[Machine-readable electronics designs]
####################

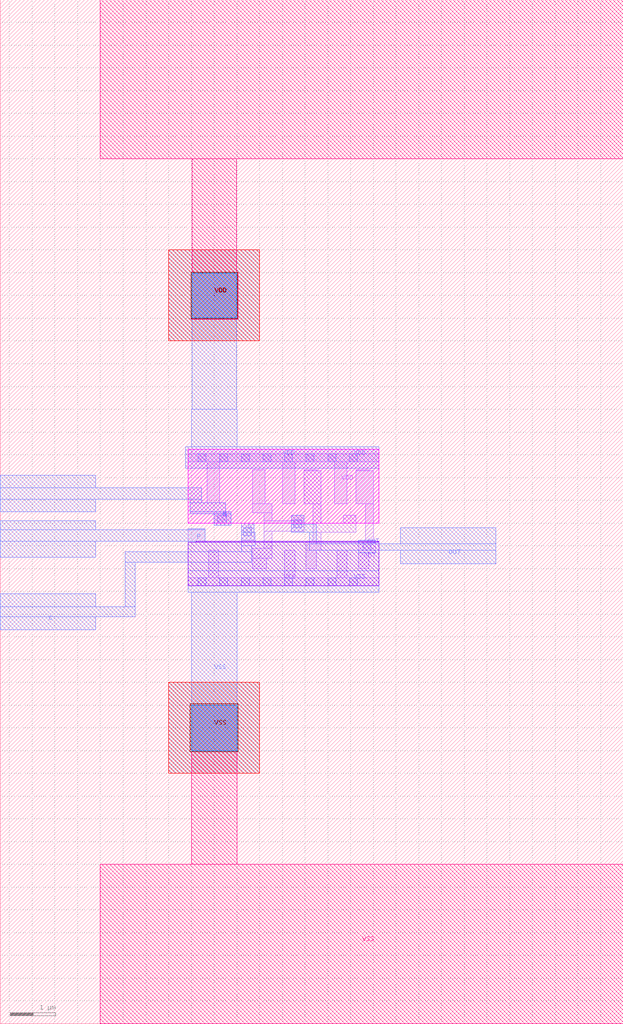
<source format=lef>
VERSION 5.7 ;
  NOWIREEXTENSIONATPIN ON ;
  DIVIDERCHAR "/" ;
  BUSBITCHARS "[]" ;
MACRO muler
  CLASS BLOCK ;
  FOREIGN muler ;
  ORIGIN 2.700 14.500 ;
  SIZE 13.700 BY 22.500 ;
  PIN VSS
    DIRECTION INPUT ;
    USE GROUND ;
    PORT
      LAYER li1 ;
        RECT 1.875 -4.700 2.100 -4.100 ;
        RECT 3.550 -4.700 3.775 -4.100 ;
        RECT 4.700 -4.700 4.925 -4.100 ;
        RECT 1.425 -4.875 5.625 -4.700 ;
      LAYER mcon ;
        RECT 1.650 -4.875 1.825 -4.700 ;
        RECT 2.125 -4.875 2.300 -4.700 ;
        RECT 2.600 -4.875 2.775 -4.700 ;
        RECT 3.075 -4.875 3.250 -4.700 ;
        RECT 3.550 -4.875 3.725 -4.700 ;
        RECT 4.025 -4.875 4.200 -4.700 ;
        RECT 4.500 -4.875 4.675 -4.700 ;
        RECT 4.975 -4.875 5.150 -4.700 ;
      LAYER met1 ;
        RECT 1.425 -5.025 5.625 -4.550 ;
        RECT 1.500 -8.530 2.500 -5.025 ;
      LAYER via ;
        RECT 1.500 -8.500 2.500 -7.500 ;
      LAYER met2 ;
        RECT 1.000 -9.000 3.000 -7.000 ;
      LAYER via2 ;
        RECT 1.500 -8.500 2.500 -7.500 ;
      LAYER met3 ;
        RECT 1.000 -9.000 3.000 -7.000 ;
      LAYER via3 ;
        RECT 1.475 -8.525 2.525 -7.475 ;
      LAYER met4 ;
        RECT 1.470 -8.530 2.530 -7.470 ;
        RECT 1.500 -11.000 2.500 -8.530 ;
        RECT -0.500 -14.500 11.000 -11.000 ;
    END
  END VSS
  PIN VDD
    DIRECTION INPUT ;
    USE POWER ;
    PORT
      LAYER li1 ;
        RECT 1.425 -2.150 5.625 -1.975 ;
        RECT 1.850 -3.050 2.125 -2.150 ;
        RECT 3.500 -3.075 3.775 -2.150 ;
        RECT 4.650 -3.075 4.925 -2.150 ;
      LAYER mcon ;
        RECT 1.650 -2.150 1.825 -1.975 ;
        RECT 2.125 -2.150 2.300 -1.975 ;
        RECT 2.600 -2.150 2.775 -1.975 ;
        RECT 3.075 -2.150 3.250 -1.975 ;
        RECT 3.550 -2.150 3.725 -1.975 ;
        RECT 4.025 -2.150 4.200 -1.975 ;
        RECT 4.500 -2.150 4.675 -1.975 ;
        RECT 4.975 -2.150 5.150 -1.975 ;
      LAYER met1 ;
        RECT 1.520 -1.000 2.495 2.015 ;
        RECT 1.500 -1.825 2.500 -1.000 ;
        RECT 1.375 -2.300 5.625 -1.825 ;
      LAYER via ;
        RECT 1.520 1.010 2.495 1.985 ;
      LAYER met2 ;
        RECT 1.000 0.500 3.000 2.500 ;
      LAYER via2 ;
        RECT 1.520 1.010 2.495 1.985 ;
      LAYER met3 ;
        RECT 1.000 0.500 3.000 2.500 ;
      LAYER via3 ;
        RECT 1.495 0.985 2.520 2.010 ;
      LAYER met4 ;
        RECT -0.500 4.500 11.000 8.000 ;
        RECT 1.520 2.015 2.495 4.500 ;
        RECT 1.490 0.980 2.525 2.015 ;
    END
  END VDD
  PIN M
    DIRECTION INPUT ;
    USE SIGNAL ;
    ANTENNAGATEAREA 0.116250 ;
    PORT
      LAYER li1 ;
        RECT 2.000 -3.550 2.375 -3.250 ;
      LAYER mcon ;
        RECT 2.075 -3.500 2.275 -3.325 ;
      LAYER met1 ;
        RECT -2.700 -2.725 -0.600 -2.450 ;
        RECT -2.700 -2.975 1.725 -2.725 ;
        RECT -2.700 -3.250 -0.600 -2.975 ;
        RECT 1.475 -3.050 1.725 -2.975 ;
        RECT 1.475 -3.250 2.250 -3.050 ;
        RECT 1.475 -3.300 2.375 -3.250 ;
        RECT 2.000 -3.550 2.375 -3.300 ;
    END
  END M
  PIN P
    DIRECTION INPUT ;
    USE SIGNAL ;
    PORT
      LAYER met1 ;
        RECT -2.700 -3.650 -0.600 -3.450 ;
        RECT 1.425 -3.650 1.800 -3.625 ;
        RECT -2.700 -3.900 1.800 -3.650 ;
        RECT -2.700 -4.250 -0.600 -3.900 ;
        RECT 1.425 -3.925 1.800 -3.900 ;
    END
  END P
  PIN C
    DIRECTION INPUT ;
    USE SIGNAL ;
    ANTENNAGATEAREA 0.195000 ;
    PORT
      LAYER li1 ;
        RECT 2.600 -3.875 2.875 -3.500 ;
      LAYER mcon ;
        RECT 2.650 -3.775 2.825 -3.600 ;
      LAYER met1 ;
        RECT 2.600 -3.700 2.875 -3.500 ;
        RECT 2.600 -4.000 2.900 -3.700 ;
        RECT 2.600 -4.135 2.825 -4.000 ;
        RECT 0.040 -4.360 2.825 -4.135 ;
        RECT -2.700 -5.335 -0.600 -5.050 ;
        RECT 0.040 -5.335 0.265 -4.360 ;
        RECT -2.700 -5.560 0.265 -5.335 ;
        RECT -2.700 -5.850 -0.600 -5.560 ;
    END
  END C
  PIN OUT
    DIRECTION OUTPUT ;
    USE SIGNAL ;
    ANTENNAGATEAREA 0.195000 ;
    ANTENNADIFFAREA 0.780000 ;
    PORT
      LAYER li1 ;
        RECT 2.850 -3.075 3.125 -2.325 ;
        RECT 5.125 -2.350 5.400 -2.325 ;
        RECT 5.125 -3.075 5.500 -2.350 ;
        RECT 2.850 -3.275 3.275 -3.075 ;
        RECT 3.100 -3.450 3.275 -3.275 ;
        RECT 3.700 -3.450 3.975 -3.325 ;
        RECT 3.100 -3.675 3.975 -3.450 ;
        RECT 3.100 -4.050 3.275 -3.675 ;
        RECT 3.700 -3.700 3.975 -3.675 ;
        RECT 5.325 -3.875 5.500 -3.075 ;
        RECT 2.850 -4.275 3.275 -4.050 ;
        RECT 5.175 -4.150 5.550 -3.875 ;
        RECT 2.850 -4.500 3.150 -4.275 ;
        RECT 5.175 -4.500 5.400 -4.150 ;
      LAYER mcon ;
        RECT 3.750 -3.600 3.925 -3.425 ;
        RECT 5.275 -4.100 5.450 -3.925 ;
      LAYER met1 ;
        RECT 3.700 -3.525 3.975 -3.325 ;
        RECT 3.700 -3.700 4.250 -3.525 ;
        RECT 4.100 -3.950 4.250 -3.700 ;
        RECT 5.175 -3.950 5.550 -3.875 ;
        RECT 6.100 -3.950 8.200 -3.600 ;
        RECT 4.100 -4.100 8.200 -3.950 ;
        RECT 5.175 -4.150 5.550 -4.100 ;
        RECT 6.100 -4.400 8.200 -4.100 ;
    END
  END OUT
  OBS
      LAYER nwell ;
        RECT 1.425 -3.500 5.625 -1.875 ;
      LAYER pwell ;
        RECT 1.600 -3.925 5.625 -3.900 ;
        RECT 1.425 -4.875 5.625 -3.925 ;
      LAYER li1 ;
        RECT 3.975 -2.350 4.250 -2.325 ;
        RECT 3.975 -3.075 4.350 -2.350 ;
        RECT 4.175 -3.500 4.350 -3.075 ;
        RECT 4.850 -3.500 5.125 -3.325 ;
        RECT 1.425 -3.925 1.800 -3.625 ;
        RECT 4.175 -3.700 5.125 -3.500 ;
        RECT 4.175 -3.900 4.350 -3.700 ;
        RECT 4.025 -4.100 4.350 -3.900 ;
        RECT 4.025 -4.500 4.250 -4.100 ;
  END
END muler
END LIBRARY


</source>
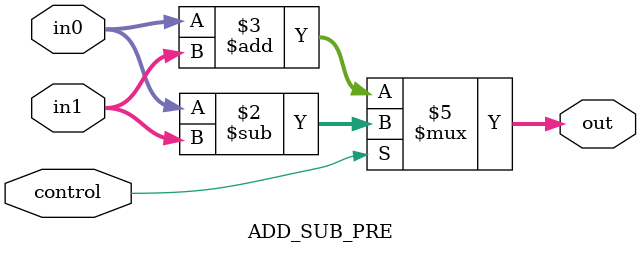
<source format=v>
module ADD_SUB_PRE(
    in0,in1,out,control
);
    parameter WIDTH = 18;
    input [WIDTH-1:0] in0,in1;
    input control;
    output reg [WIDTH-1:0] out;

    always @(*) begin
        if (control) begin
            out = in0 - in1;
        end
        else begin
            out = in0 + in1;
        end
    end

endmodule
</source>
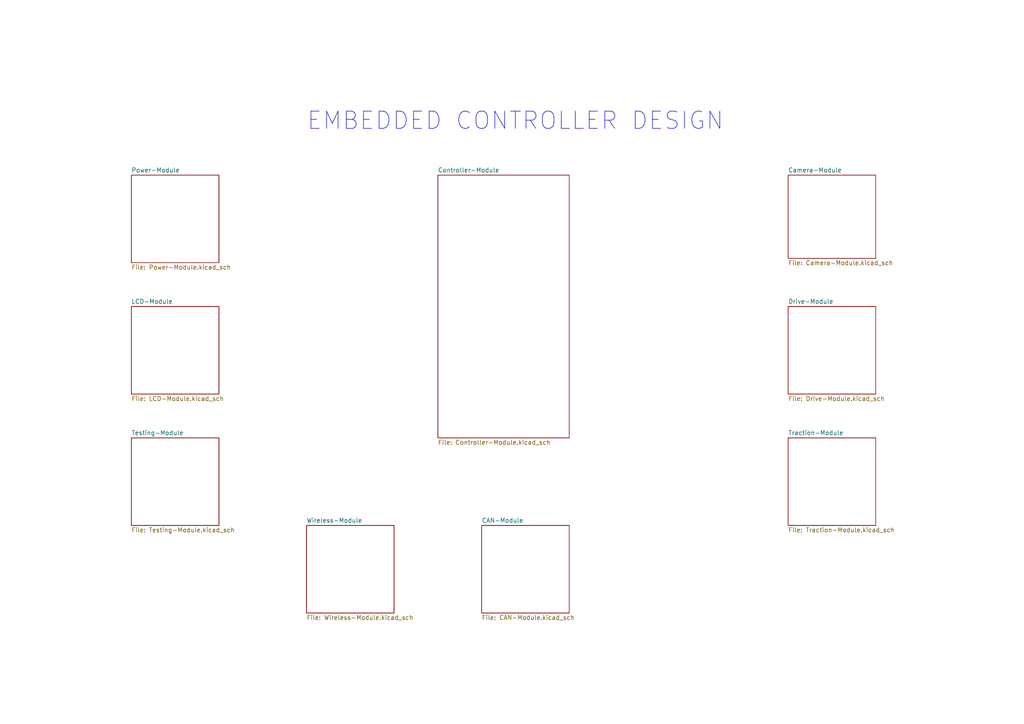
<source format=kicad_sch>
(kicad_sch (version 20211123) (generator eeschema)

  (uuid e63e39d7-6ac0-4ffd-8aa3-1841a4541b55)

  (paper "A4")

  (title_block
    (title "Top Level")
    (date "2022-02-21")
    (rev "1.0.0")
  )

  


  (text "EMBEDDED CONTROLLER DESIGN" (at 88.9 38.1 0)
    (effects (font (size 5 5)) (justify left bottom))
    (uuid 8106e159-fb99-406c-bc50-06500718779d)
  )

  (sheet (at 38.1 127) (size 25.4 25.4) (fields_autoplaced)
    (stroke (width 0.1524) (type solid) (color 0 0 0 0))
    (fill (color 0 0 0 0.0000))
    (uuid 1fa165bc-1cbc-4e30-a7f1-86a9722acefc)
    (property "Sheet name" "Testing-Module" (id 0) (at 38.1 126.2884 0)
      (effects (font (size 1.27 1.27)) (justify left bottom))
    )
    (property "Sheet file" "Testing-Module.kicad_sch" (id 1) (at 38.1 152.9846 0)
      (effects (font (size 1.27 1.27)) (justify left top))
    )
  )

  (sheet (at 139.7 152.4) (size 25.4 25.4) (fields_autoplaced)
    (stroke (width 0.1524) (type solid) (color 0 0 0 0))
    (fill (color 0 0 0 0.0000))
    (uuid 3819e76f-b7e2-4da8-9170-fe124b9ee495)
    (property "Sheet name" "CAN-Module" (id 0) (at 139.7 151.6884 0)
      (effects (font (size 1.27 1.27)) (justify left bottom))
    )
    (property "Sheet file" "CAN-Module.kicad_sch" (id 1) (at 139.7 178.3846 0)
      (effects (font (size 1.27 1.27)) (justify left top))
    )
  )

  (sheet (at 38.1 50.8) (size 25.4 25.4) (fields_autoplaced)
    (stroke (width 0.1524) (type solid) (color 0 0 0 0))
    (fill (color 0 0 0 0.0000))
    (uuid 38c9997f-98f7-41dd-8d03-cb90a6db820d)
    (property "Sheet name" "Power-Module" (id 0) (at 38.1 50.0884 0)
      (effects (font (size 1.27 1.27)) (justify left bottom))
    )
    (property "Sheet file" "Power-Module.kicad_sch" (id 1) (at 38.1 76.7846 0)
      (effects (font (size 1.27 1.27)) (justify left top))
    )
  )

  (sheet (at 38.1 88.9) (size 25.4 25.4) (fields_autoplaced)
    (stroke (width 0.1524) (type solid) (color 0 0 0 0))
    (fill (color 0 0 0 0.0000))
    (uuid 48498ce7-eca9-44e0-bc6d-7ca5752498ba)
    (property "Sheet name" "LCD-Module" (id 0) (at 38.1 88.1884 0)
      (effects (font (size 1.27 1.27)) (justify left bottom))
    )
    (property "Sheet file" "LCD-Module.kicad_sch" (id 1) (at 38.1 114.8846 0)
      (effects (font (size 1.27 1.27)) (justify left top))
    )
  )

  (sheet (at 127 50.8) (size 38.1 76.2) (fields_autoplaced)
    (stroke (width 0.1524) (type solid) (color 0 0 0 0))
    (fill (color 0 0 0 0.0000))
    (uuid 69fbc66f-128f-4141-9a6d-01da30623e7b)
    (property "Sheet name" "Controller-Module" (id 0) (at 127 50.0884 0)
      (effects (font (size 1.27 1.27)) (justify left bottom))
    )
    (property "Sheet file" "Controller-Module.kicad_sch" (id 1) (at 127 127.5846 0)
      (effects (font (size 1.27 1.27)) (justify left top))
    )
  )

  (sheet (at 228.6 127) (size 25.4 25.4) (fields_autoplaced)
    (stroke (width 0.1524) (type solid) (color 0 0 0 0))
    (fill (color 0 0 0 0.0000))
    (uuid 88482d8a-9506-41fa-b483-c5bc50714506)
    (property "Sheet name" "Traction-Module" (id 0) (at 228.6 126.2884 0)
      (effects (font (size 1.27 1.27)) (justify left bottom))
    )
    (property "Sheet file" "Traction-Module.kicad_sch" (id 1) (at 228.6 152.9846 0)
      (effects (font (size 1.27 1.27)) (justify left top))
    )
  )

  (sheet (at 228.6 50.8) (size 25.4 24.13) (fields_autoplaced)
    (stroke (width 0.1524) (type solid) (color 0 0 0 0))
    (fill (color 0 0 0 0.0000))
    (uuid 9d4636a6-3b00-4ce8-ad40-d18e283ccb33)
    (property "Sheet name" "Camera-Module" (id 0) (at 228.6 50.0884 0)
      (effects (font (size 1.27 1.27)) (justify left bottom))
    )
    (property "Sheet file" "Camera-Module.kicad_sch" (id 1) (at 228.6 75.5146 0)
      (effects (font (size 1.27 1.27)) (justify left top))
    )
  )

  (sheet (at 88.9 152.4) (size 25.4 25.4) (fields_autoplaced)
    (stroke (width 0.1524) (type solid) (color 0 0 0 0))
    (fill (color 0 0 0 0.0000))
    (uuid d87605c7-3e3d-44e9-85ba-a1ba132cfd28)
    (property "Sheet name" "Wireless-Module" (id 0) (at 88.9 151.6884 0)
      (effects (font (size 1.27 1.27)) (justify left bottom))
    )
    (property "Sheet file" "Wireless-Module.kicad_sch" (id 1) (at 88.9 178.3846 0)
      (effects (font (size 1.27 1.27)) (justify left top))
    )
  )

  (sheet (at 228.6 88.9) (size 25.4 25.4) (fields_autoplaced)
    (stroke (width 0.1524) (type solid) (color 0 0 0 0))
    (fill (color 0 0 0 0.0000))
    (uuid f8cd1683-0a88-4017-a71d-6df301d0ea71)
    (property "Sheet name" "Drive-Module" (id 0) (at 228.6 88.1884 0)
      (effects (font (size 1.27 1.27)) (justify left bottom))
    )
    (property "Sheet file" "Drive-Module.kicad_sch" (id 1) (at 228.6 114.8846 0)
      (effects (font (size 1.27 1.27)) (justify left top))
    )
  )

  (sheet_instances
    (path "/" (page "1"))
    (path "/38c9997f-98f7-41dd-8d03-cb90a6db820d" (page "2"))
    (path "/9d4636a6-3b00-4ce8-ad40-d18e283ccb33" (page "3"))
    (path "/f8cd1683-0a88-4017-a71d-6df301d0ea71" (page "4"))
    (path "/88482d8a-9506-41fa-b483-c5bc50714506" (page "5"))
    (path "/69fbc66f-128f-4141-9a6d-01da30623e7b" (page "6"))
    (path "/3819e76f-b7e2-4da8-9170-fe124b9ee495" (page "7"))
    (path "/d87605c7-3e3d-44e9-85ba-a1ba132cfd28" (page "8"))
    (path "/1fa165bc-1cbc-4e30-a7f1-86a9722acefc" (page "9"))
    (path "/48498ce7-eca9-44e0-bc6d-7ca5752498ba" (page "10"))
  )

  (symbol_instances
    (path "/69fbc66f-128f-4141-9a6d-01da30623e7b/13101efd-83d3-4692-a02f-b581a91ceac8"
      (reference "U?") (unit 1) (value "RP2040") (footprint "QFN40P700X700X90-57N")
    )
    (path "/3819e76f-b7e2-4da8-9170-fe124b9ee495/8395775f-8f56-48cd-8b68-9aec3156784d"
      (reference "U?") (unit 1) (value "MCP2551-I-SN") (footprint "Package_SO:SOIC-8_3.9x4.9mm_P1.27mm")
    )
  )
)

</source>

####################

### What is expected
Lines holding "Camera": please count them in the data above and reply with the number alone.

### Output for this exercise
2